J’ai grandi en le voyant organiser un championnat de football féminin dans ma ville, se battre pour obtenir un bout de terrain pour que je puisse m’entraîner, tout en cherchant des sponsors… En définitive, il a amélioré les conditions pour que moi et beaucoup d’autres filles ayons pu continuer à rêver. L’été dernier, j’ai mis un terme à ma carrière sportive après 14 années passées dans l’élite du football féminin espagnol. Durant toutes ces années, j’ai gagné des championnats, des coupes, j’ai participé à des compétitions européennes et j’ai même porté le maillot de la sélection nationale espagnole. J’ai réalisé tous mes rêves au sein du monde du football professionnel, mais je n’ai jamais pu avoir de document officiel comprenant mes droits en tant que travailleuse.

“Continuer à lutter”

23 ans plus tard, et en qualité d’ex-footballeuse et participante à la table des négociations de la 1ère Convention Collective, représentant le syndicat majoritaire l’AFE, j’ai assisté avec une trentaine de footballeuses, amies et ex-collègues, à un événement à l’Assemblée au sein de laquelle un hommage a été rendu aux femmes qui disposent enfin d’un cadre leurs reconnaissant des droits qui ne l’étaient pas jusqu’à présent. Un vrai tournant pour le sport féminin dont les principaux points sont : un salaire minimum à 16 000 euros bruts par an, un temps de travail de 35h hebdomadaires semestrialisées, des congés payés, maintien de 100 % du salaire en cas de maladie, une indemnisation de 60 000 euros en cas de décès et de 90 000 en cas d’incapacité permanente, et le prolongement automatique du contrat pour une saison supplémentaire et aux mêmes conditions en cas de grossesse d’une joueuse.

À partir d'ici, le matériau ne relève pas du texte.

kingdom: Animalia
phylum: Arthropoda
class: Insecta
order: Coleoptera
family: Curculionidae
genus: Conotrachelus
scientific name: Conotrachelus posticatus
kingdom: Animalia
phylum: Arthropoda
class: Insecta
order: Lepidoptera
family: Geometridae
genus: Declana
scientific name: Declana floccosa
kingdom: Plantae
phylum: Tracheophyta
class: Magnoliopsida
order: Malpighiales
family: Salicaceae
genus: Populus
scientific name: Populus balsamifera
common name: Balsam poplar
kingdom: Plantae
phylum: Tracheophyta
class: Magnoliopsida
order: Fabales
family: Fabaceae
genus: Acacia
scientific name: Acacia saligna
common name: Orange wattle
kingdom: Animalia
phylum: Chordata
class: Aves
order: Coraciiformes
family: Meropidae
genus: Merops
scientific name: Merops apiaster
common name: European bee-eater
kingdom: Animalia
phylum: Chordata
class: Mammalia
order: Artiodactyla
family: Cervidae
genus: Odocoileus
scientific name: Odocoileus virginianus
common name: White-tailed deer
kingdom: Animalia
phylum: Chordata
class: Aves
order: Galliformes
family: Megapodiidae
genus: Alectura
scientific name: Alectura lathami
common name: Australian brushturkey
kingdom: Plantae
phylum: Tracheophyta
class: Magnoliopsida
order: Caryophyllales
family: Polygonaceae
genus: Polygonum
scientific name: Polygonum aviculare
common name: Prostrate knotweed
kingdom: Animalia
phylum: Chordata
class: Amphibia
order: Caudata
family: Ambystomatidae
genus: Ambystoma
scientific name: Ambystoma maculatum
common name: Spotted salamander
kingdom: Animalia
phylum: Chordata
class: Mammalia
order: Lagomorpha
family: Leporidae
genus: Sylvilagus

C’est, sans aucun doute, un moment unique qui changera à tout jamais nos vies. Aujourd’hui, le football féminin se voit menacé par les conséquences de la crise. Il nous incombera de continuer à lutter, une fois de plus, pour que ce qui a été investi avant la crise ne soit pas retiré au football féminin et pour ainsi poursuivre la dynamique enclenchée. Pour celles qui sont passées, celles qui sont là et celles qui viendront.